(Page-level text extractions)
- Opening Delimiter -
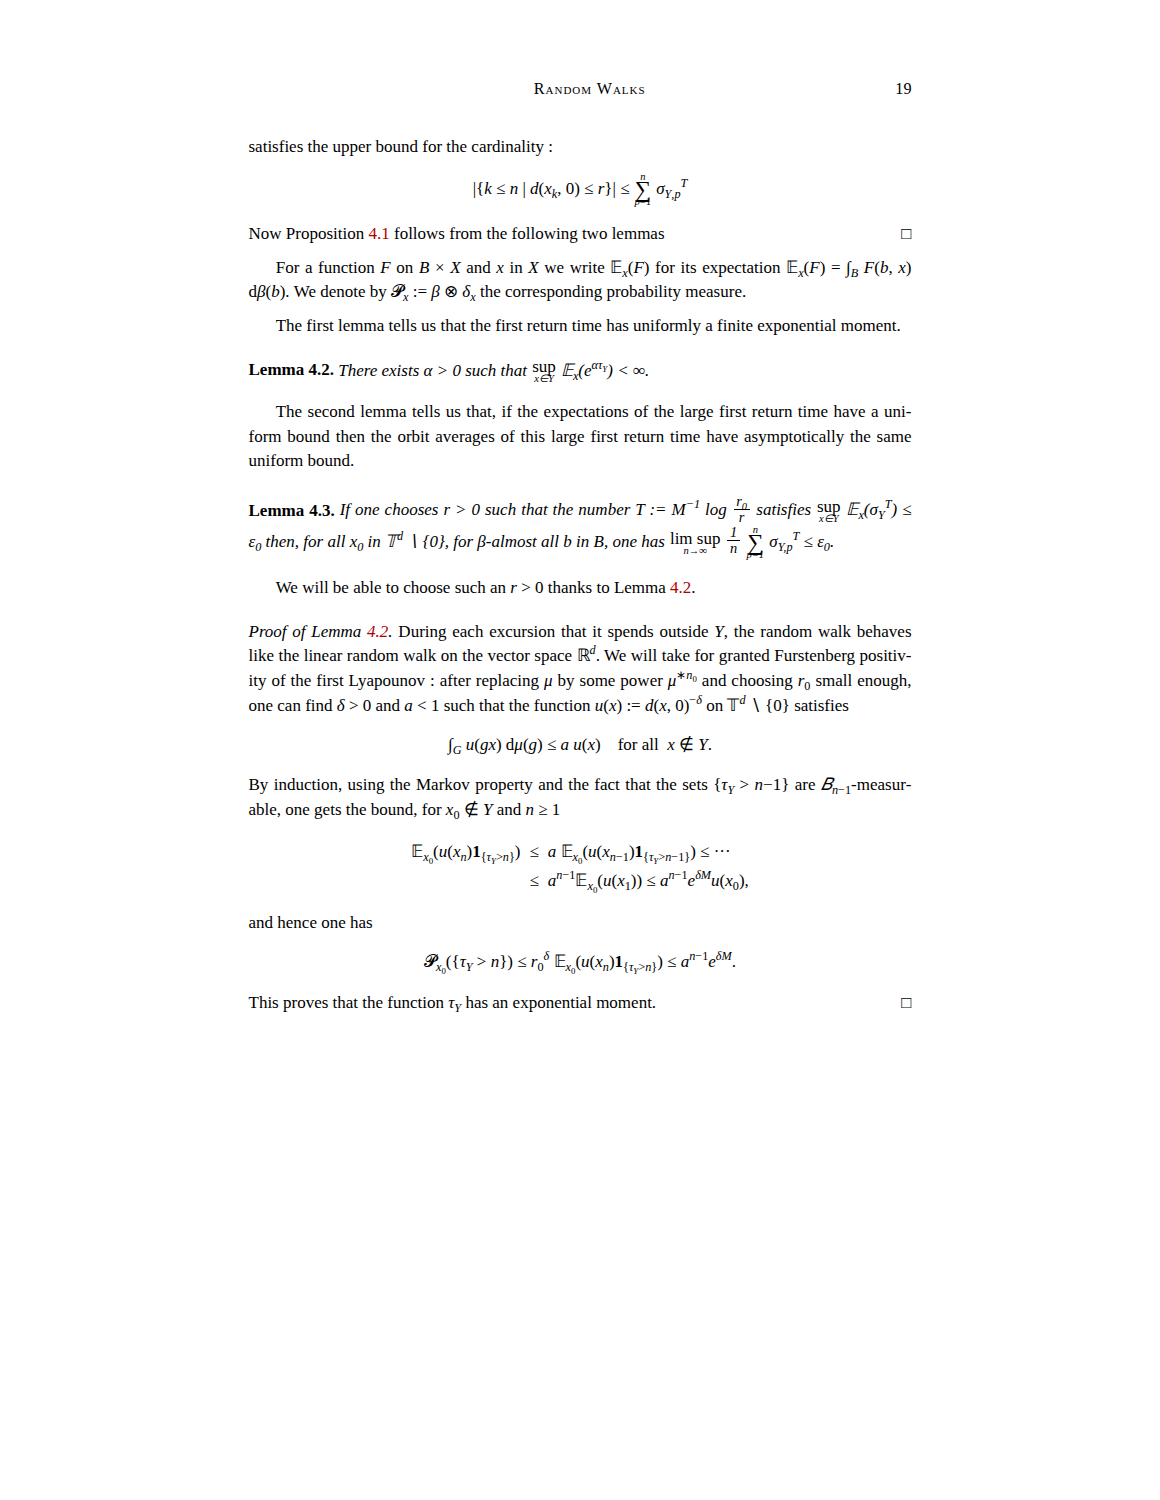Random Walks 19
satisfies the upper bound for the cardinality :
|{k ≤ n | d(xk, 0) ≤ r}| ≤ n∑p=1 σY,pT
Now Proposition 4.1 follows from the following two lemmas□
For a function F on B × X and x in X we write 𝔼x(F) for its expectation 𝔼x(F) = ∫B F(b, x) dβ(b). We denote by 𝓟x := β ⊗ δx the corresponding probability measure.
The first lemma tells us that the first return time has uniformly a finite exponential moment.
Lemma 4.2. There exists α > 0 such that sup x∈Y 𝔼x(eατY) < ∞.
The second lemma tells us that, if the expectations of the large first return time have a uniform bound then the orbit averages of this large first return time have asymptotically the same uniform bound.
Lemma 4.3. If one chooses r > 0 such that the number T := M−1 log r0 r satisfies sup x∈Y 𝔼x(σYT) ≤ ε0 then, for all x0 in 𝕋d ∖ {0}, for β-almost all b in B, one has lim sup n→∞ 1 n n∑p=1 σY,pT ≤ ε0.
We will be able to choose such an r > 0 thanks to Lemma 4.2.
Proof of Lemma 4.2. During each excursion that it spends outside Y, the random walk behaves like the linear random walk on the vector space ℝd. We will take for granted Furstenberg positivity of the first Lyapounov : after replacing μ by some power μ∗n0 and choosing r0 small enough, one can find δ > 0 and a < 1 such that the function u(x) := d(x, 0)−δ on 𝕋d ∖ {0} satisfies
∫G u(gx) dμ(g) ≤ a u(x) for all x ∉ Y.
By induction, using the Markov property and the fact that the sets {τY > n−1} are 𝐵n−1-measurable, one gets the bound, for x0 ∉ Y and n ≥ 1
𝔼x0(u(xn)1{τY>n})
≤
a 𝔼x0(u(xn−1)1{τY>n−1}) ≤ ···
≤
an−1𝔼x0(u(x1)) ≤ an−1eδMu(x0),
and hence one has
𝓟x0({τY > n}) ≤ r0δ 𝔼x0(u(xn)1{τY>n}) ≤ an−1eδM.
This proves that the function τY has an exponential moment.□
- Closing Delimiter -
Among the entries above, the line containing "We will be able", the line containing "for all x ∉ Y.", and all lines between them are to be restated word for word; nothing else belongs in the reply.

We will be able to choose such an r > 0 thanks to Lemma 4.2.
Proof of Lemma 4.2. During each excursion that it spends outside Y, the random walk behaves like the linear random walk on the vector space ℝd. We will take for granted Furstenberg positivity of the first Lyapounov : after replacing μ by some power μ∗n0 and choosing r0 small enough, one can find δ > 0 and a < 1 such that the function u(x) := d(x, 0)−δ on 𝕋d ∖ {0} satisfies
∫G u(gx) dμ(g) ≤ a u(x) for all x ∉ Y.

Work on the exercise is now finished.